▶ _ASSIGNMENT_
Lines in the listing below that contain the string "committees" are to be found and copied.

▶ _SUPPLIED RECORDS_

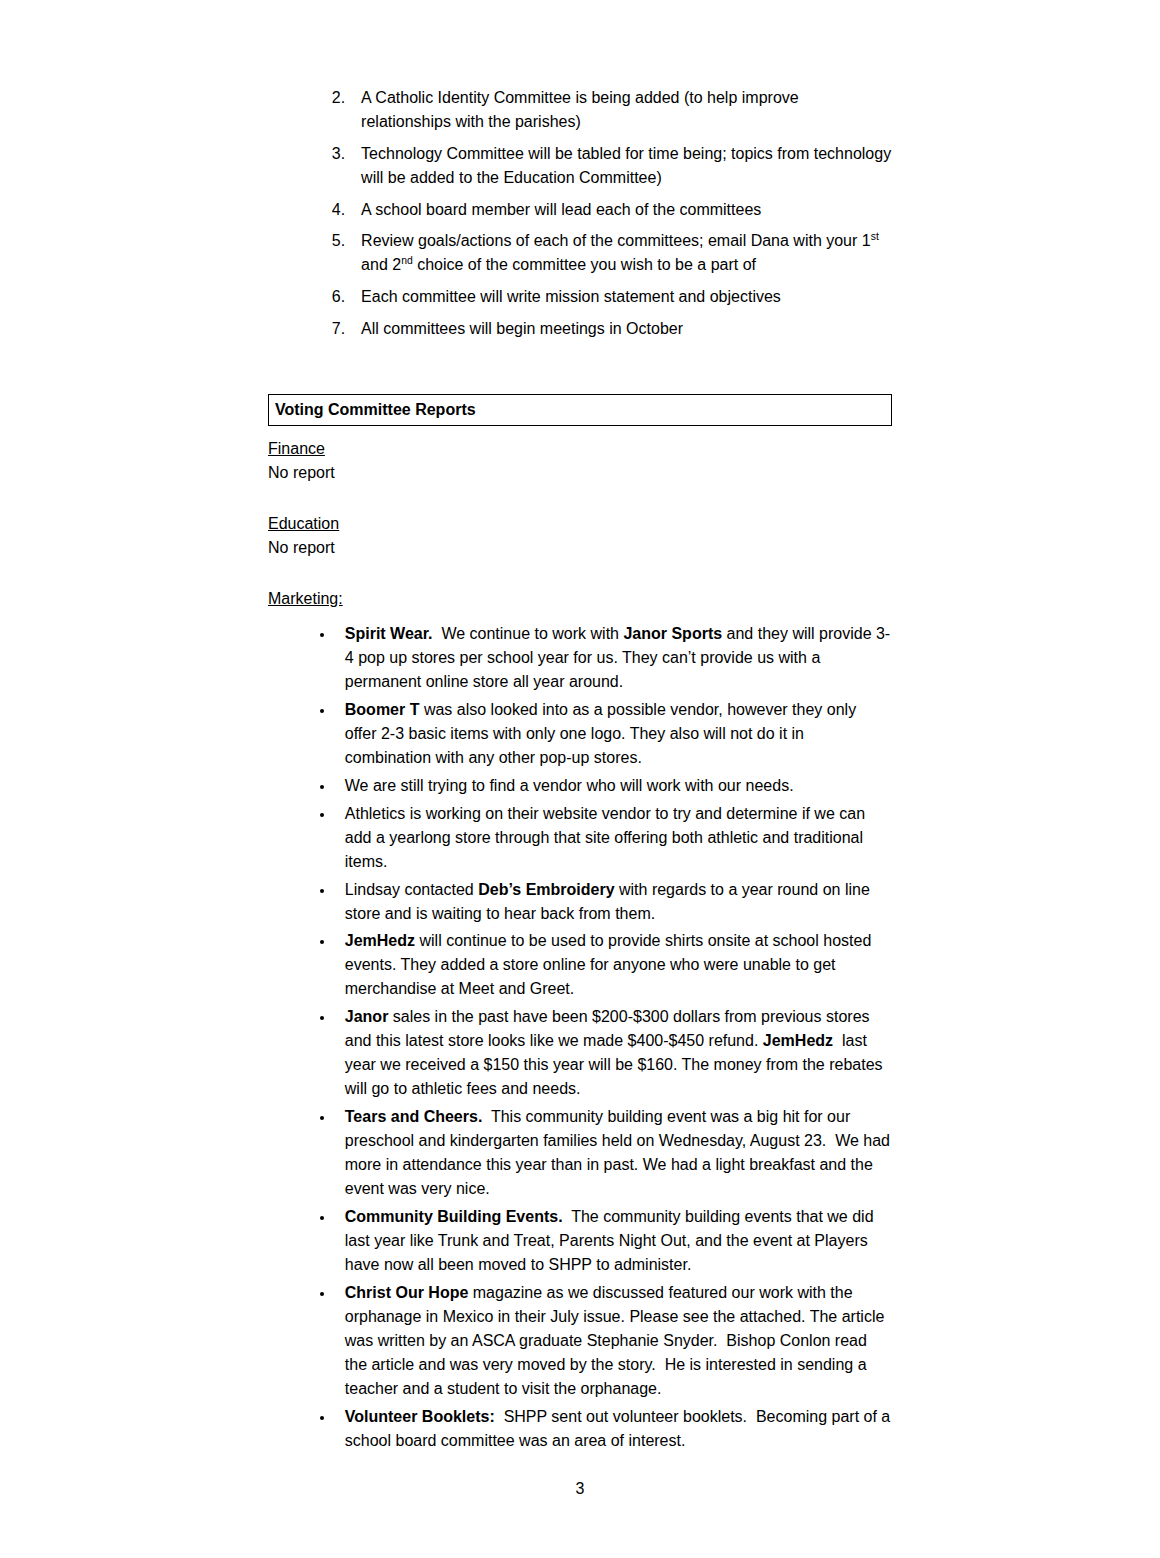A Catholic Identity Committee is being added (to help improve relationships with the parishes)
Technology Committee will be tabled for time being; topics from technology will be added to the Education Committee)
A school board member will lead each of the committees
Review goals/actions of each of the committees; email Dana with your 1st and 2nd choice of the committee you wish to be a part of
Each committee will write mission statement and objectives
All committees will begin meetings in October
Voting Committee Reports
Finance
No report
Education
No report
Marketing:
Spirit Wear. We continue to work with Janor Sports and they will provide 3-4 pop up stores per school year for us. They can’t provide us with a permanent online store all year around.
Boomer T was also looked into as a possible vendor, however they only offer 2-3 basic items with only one logo. They also will not do it in combination with any other pop-up stores.
We are still trying to find a vendor who will work with our needs.
Athletics is working on their website vendor to try and determine if we can add a yearlong store through that site offering both athletic and traditional items.
Lindsay contacted Deb’s Embroidery with regards to a year round on line store and is waiting to hear back from them.
JemHedz will continue to be used to provide shirts onsite at school hosted events. They added a store online for anyone who were unable to get merchandise at Meet and Greet.
Janor sales in the past have been $200-$300 dollars from previous stores and this latest store looks like we made $400-$450 refund. JemHedz last year we received a $150 this year will be $160. The money from the rebates will go to athletic fees and needs.
Tears and Cheers. This community building event was a big hit for our preschool and kindergarten families held on Wednesday, August 23. We had more in attendance this year than in past. We had a light breakfast and the event was very nice.
Community Building Events. The community building events that we did last year like Trunk and Treat, Parents Night Out, and the event at Players have now all been moved to SHPP to administer.
Christ Our Hope magazine as we discussed featured our work with the orphanage in Mexico in their July issue. Please see the attached. The article was written by an ASCA graduate Stephanie Snyder. Bishop Conlon read the article and was very moved by the story. He is interested in sending a teacher and a student to visit the orphanage.
Volunteer Booklets: SHPP sent out volunteer booklets. Becoming part of a school board committee was an area of interest.
3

▶ _YOUR SOLUTION_
A school board member will lead each of the committees
Review goals/actions of each of the committees; email Dana with your 1st and 2nd choice of the committee you wish to be a part of
All committees will begin meetings in October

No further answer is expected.